[READING TEXT]

I guess this is turning out as a series of ObjectSpaces posts.  I did the first one a few weeks back covering the origin of OPath in “The Power of the Dot,” and followed that with “What’s the Big Idea.”  Now I have a few more in the cooker that you might find interesting.

 

At the time when ObjectSpaces was still in swaddling clothes, barely a prototype still teething on my hard disk, before it grew up, graduated, matriculated and finally started to dress for success, I was still experimenting with the concepts underlying object query and manipulation.  We had not set out to build an object database, but Luca and I were finding that many of the same problems that plagued object database designs were infesting our plans as well.

 

One of the hardest things to get right with an object database, a database that allows you to persist your objects as your objects, complete with dynamic reference lookup (swizzling et al), is the ability to gauge how much data to pull down from the server at one time.  This doesn’t sound like such a big deal if you are familiar with a relational database.  With a relational database you specify exactly the amount of data you want with every query using a projection; that is unless you like running slipshod with your asterisk hanging out.  With an object query, you generally want to retrieve the whole object.  Well, at least that’s the paradigm you want to write your program against.  What you really want is for the underlying system to figure out just what data you are using and only go fetch that at runtime.

[/READING TEXT]
[STORED DATA]

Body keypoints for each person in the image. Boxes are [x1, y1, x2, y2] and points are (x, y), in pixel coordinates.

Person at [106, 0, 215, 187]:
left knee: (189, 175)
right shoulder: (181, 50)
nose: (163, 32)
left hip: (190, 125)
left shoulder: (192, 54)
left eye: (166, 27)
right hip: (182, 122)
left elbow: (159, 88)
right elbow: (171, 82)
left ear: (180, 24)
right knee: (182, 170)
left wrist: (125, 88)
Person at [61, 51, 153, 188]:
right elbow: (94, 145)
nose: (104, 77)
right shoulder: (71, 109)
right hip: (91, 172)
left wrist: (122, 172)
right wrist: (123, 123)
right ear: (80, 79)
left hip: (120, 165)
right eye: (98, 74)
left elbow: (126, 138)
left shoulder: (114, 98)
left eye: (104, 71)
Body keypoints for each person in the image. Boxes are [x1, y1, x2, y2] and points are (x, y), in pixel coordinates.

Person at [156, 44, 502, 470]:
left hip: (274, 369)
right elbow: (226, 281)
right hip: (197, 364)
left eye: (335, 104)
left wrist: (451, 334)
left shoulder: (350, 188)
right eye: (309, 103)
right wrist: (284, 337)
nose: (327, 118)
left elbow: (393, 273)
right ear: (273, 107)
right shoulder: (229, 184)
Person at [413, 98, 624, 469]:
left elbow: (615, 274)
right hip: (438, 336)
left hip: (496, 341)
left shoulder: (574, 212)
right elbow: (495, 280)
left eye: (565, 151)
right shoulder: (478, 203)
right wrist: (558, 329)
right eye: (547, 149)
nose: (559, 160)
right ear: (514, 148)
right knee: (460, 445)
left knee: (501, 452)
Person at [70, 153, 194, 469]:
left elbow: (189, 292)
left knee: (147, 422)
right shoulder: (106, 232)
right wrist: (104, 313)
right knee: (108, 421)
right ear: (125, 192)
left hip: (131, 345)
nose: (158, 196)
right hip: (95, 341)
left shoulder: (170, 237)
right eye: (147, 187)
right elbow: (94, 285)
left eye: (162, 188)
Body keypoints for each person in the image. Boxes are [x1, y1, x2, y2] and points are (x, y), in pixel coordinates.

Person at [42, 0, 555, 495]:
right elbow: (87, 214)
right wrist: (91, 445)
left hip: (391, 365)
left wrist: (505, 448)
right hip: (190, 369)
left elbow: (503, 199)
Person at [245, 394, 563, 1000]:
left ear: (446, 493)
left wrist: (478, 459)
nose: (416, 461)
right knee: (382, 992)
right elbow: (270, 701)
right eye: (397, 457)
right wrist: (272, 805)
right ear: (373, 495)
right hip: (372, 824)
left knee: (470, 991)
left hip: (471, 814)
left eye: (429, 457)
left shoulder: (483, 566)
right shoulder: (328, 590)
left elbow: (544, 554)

[/STORED DATA]

■ PARTS OF THE EXERCISE ■
a. Answer these questions from the ObjectSpaces post, one line each:
(i) What was the title of the first post in the series, the one covering the origin of OPath?
(ii) Who besides the writer is named as finding that object database problems were infesting their plans?
(iii) With a relational database, what is used to specify the exact amount of data wanted with every query?
b. List everything the ObjectSpaces post says ObjectSpaces did after it was a prototype on the writer's hard disk.
c. Decide whether each statement agrees with the ObjectSpaces post. Answer yes or no and quote the words that decide it.
(i) The writer and Luca set out to build an object database.
(ii) With an object query, you generally want to retrieve the whole object.
(iii) Gauging how much data to pull down from the server at one time is one of the hardest things to get right with an object database.

■ RESPONSES TO THE TASKS ■
a.
(i) "The Power of the Dot"
(ii) Luca
(iii) A projection

b.
- grew up
- graduated
- matriculated
- started to dress for success

c.
(i) No: "We had not set out to build an object database"
(ii) Yes: "With an object query, you generally want to retrieve the whole object."
(iii) Yes: "One of the hardest things to get right with an object database" … "is the ability to gauge how much data to pull down from the server at one time."